Write out the part of the records that runs from their start through the line containing "It reads 9:26:34", including that line, as a numbered list with blank lines left out.

··· DATA TO PROCESS ···

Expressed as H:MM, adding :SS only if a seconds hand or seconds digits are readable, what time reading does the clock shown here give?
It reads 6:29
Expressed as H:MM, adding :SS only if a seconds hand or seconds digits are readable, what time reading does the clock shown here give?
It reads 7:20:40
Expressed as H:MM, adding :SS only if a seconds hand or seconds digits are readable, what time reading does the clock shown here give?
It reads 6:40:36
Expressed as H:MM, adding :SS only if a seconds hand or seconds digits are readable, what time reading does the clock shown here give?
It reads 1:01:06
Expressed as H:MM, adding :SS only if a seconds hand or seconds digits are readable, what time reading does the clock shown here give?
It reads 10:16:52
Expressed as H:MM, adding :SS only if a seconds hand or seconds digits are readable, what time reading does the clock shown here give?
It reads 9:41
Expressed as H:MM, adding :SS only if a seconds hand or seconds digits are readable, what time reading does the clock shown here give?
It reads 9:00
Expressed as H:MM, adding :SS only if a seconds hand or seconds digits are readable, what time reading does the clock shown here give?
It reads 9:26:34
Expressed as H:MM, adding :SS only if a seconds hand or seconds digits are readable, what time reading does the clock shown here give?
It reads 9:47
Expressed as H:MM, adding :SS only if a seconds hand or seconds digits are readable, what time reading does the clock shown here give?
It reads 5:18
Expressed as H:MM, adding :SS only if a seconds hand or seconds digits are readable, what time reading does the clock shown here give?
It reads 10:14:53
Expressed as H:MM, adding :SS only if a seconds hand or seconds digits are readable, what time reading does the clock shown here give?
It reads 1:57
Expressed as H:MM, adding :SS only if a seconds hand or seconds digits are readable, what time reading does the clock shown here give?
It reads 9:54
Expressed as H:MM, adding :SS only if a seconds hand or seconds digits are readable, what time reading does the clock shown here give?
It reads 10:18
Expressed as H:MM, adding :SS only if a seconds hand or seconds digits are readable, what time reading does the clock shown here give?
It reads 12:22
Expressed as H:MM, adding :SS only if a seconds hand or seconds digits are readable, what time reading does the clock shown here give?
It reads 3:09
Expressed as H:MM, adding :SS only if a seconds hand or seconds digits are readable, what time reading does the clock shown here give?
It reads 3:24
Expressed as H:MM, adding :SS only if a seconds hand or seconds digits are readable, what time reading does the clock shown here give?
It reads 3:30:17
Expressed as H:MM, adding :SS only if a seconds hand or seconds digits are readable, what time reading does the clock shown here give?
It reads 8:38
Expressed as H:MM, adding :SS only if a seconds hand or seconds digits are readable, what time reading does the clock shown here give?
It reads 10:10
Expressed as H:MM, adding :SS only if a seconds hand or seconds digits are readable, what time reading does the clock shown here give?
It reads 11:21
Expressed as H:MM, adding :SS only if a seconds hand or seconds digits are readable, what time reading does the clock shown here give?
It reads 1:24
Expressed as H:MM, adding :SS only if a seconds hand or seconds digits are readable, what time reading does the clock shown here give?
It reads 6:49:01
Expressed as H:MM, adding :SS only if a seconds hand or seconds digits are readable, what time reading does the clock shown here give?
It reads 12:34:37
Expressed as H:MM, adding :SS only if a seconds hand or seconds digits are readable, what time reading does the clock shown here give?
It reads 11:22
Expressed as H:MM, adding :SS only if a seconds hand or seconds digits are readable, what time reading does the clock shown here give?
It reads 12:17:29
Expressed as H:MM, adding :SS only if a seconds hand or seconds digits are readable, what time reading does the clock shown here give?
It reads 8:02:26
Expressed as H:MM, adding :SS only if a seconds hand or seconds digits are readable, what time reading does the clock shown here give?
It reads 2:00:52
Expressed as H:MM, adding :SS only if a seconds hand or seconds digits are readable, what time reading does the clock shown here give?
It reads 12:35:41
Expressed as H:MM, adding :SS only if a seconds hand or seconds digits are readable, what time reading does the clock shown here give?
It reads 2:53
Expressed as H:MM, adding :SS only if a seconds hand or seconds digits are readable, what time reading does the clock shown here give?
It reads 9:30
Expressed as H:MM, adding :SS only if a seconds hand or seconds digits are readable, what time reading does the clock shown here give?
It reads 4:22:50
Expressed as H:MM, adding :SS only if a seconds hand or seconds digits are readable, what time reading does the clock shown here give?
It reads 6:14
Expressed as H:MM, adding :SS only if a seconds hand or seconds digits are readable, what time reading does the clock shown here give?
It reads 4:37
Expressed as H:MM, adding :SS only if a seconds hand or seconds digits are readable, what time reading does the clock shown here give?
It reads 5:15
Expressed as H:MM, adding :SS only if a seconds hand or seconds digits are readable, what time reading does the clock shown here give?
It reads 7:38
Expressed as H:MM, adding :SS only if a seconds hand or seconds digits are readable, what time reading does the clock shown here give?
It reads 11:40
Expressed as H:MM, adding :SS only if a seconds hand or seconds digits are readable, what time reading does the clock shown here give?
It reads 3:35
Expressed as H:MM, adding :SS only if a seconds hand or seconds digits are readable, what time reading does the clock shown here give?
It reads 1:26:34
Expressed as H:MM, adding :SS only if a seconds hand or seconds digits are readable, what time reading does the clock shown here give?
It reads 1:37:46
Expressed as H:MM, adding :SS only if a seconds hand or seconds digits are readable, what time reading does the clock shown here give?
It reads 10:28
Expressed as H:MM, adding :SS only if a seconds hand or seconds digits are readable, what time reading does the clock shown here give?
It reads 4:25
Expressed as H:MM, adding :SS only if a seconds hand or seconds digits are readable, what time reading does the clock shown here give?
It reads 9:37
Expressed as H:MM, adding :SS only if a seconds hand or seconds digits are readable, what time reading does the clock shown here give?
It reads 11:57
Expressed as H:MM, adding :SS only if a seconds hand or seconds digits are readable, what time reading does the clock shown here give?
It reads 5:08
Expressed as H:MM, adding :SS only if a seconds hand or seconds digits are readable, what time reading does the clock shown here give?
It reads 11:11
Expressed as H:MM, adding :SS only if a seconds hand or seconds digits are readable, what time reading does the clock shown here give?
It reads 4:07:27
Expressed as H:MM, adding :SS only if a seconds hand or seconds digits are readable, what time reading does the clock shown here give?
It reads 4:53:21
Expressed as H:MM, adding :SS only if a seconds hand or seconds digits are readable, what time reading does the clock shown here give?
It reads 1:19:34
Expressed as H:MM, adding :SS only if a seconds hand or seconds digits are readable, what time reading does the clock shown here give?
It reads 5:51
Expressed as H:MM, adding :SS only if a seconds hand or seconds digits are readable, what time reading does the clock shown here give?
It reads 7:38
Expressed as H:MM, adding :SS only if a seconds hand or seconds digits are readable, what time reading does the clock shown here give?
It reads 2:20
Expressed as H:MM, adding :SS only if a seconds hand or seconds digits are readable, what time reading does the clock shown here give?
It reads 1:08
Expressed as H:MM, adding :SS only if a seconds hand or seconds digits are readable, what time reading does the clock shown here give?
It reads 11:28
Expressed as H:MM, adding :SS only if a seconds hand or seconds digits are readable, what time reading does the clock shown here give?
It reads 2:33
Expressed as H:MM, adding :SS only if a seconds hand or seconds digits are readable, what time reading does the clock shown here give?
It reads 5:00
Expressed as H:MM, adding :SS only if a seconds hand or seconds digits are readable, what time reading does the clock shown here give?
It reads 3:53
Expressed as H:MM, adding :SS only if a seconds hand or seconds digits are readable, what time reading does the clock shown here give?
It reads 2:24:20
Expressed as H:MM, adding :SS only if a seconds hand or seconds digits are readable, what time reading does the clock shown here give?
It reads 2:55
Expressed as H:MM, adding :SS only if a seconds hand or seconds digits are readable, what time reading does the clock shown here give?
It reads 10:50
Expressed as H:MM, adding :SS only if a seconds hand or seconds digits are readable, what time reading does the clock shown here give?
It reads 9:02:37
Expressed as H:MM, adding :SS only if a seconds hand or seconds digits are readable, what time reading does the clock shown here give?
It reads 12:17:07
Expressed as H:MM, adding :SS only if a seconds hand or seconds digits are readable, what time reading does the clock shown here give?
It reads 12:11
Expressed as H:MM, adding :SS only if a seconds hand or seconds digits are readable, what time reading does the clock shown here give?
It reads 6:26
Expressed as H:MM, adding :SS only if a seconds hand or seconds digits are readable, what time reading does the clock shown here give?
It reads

···

CORRECT RESPONSE:
1. Expressed as H:MM, adding :SS only if a seconds hand or seconds digits are readable, what time reading does the clock shown here give?
2. It reads 6:29
3. Expressed as H:MM, adding :SS only if a seconds hand or seconds digits are readable, what time reading does the clock shown here give?
4. It reads 7:20:40
5. Expressed as H:MM, adding :SS only if a seconds hand or seconds digits are readable, what time reading does the clock shown here give?
6. It reads 6:40:36
7. Expressed as H:MM, adding :SS only if a seconds hand or seconds digits are readable, what time reading does the clock shown here give?
8. It reads 1:01:06
9. Expressed as H:MM, adding :SS only if a seconds hand or seconds digits are readable, what time reading does the clock shown here give?
10. It reads 10:16:52
11. Expressed as H:MM, adding :SS only if a seconds hand or seconds digits are readable, what time reading does the clock shown here give?
12. It reads 9:41
13. Expressed as H:MM, adding :SS only if a seconds hand or seconds digits are readable, what time reading does the clock shown here give?
14. It reads 9:00
15. Expressed as H:MM, adding :SS only if a seconds hand or seconds digits are readable, what time reading does the clock shown here give?
16. It reads 9:26:34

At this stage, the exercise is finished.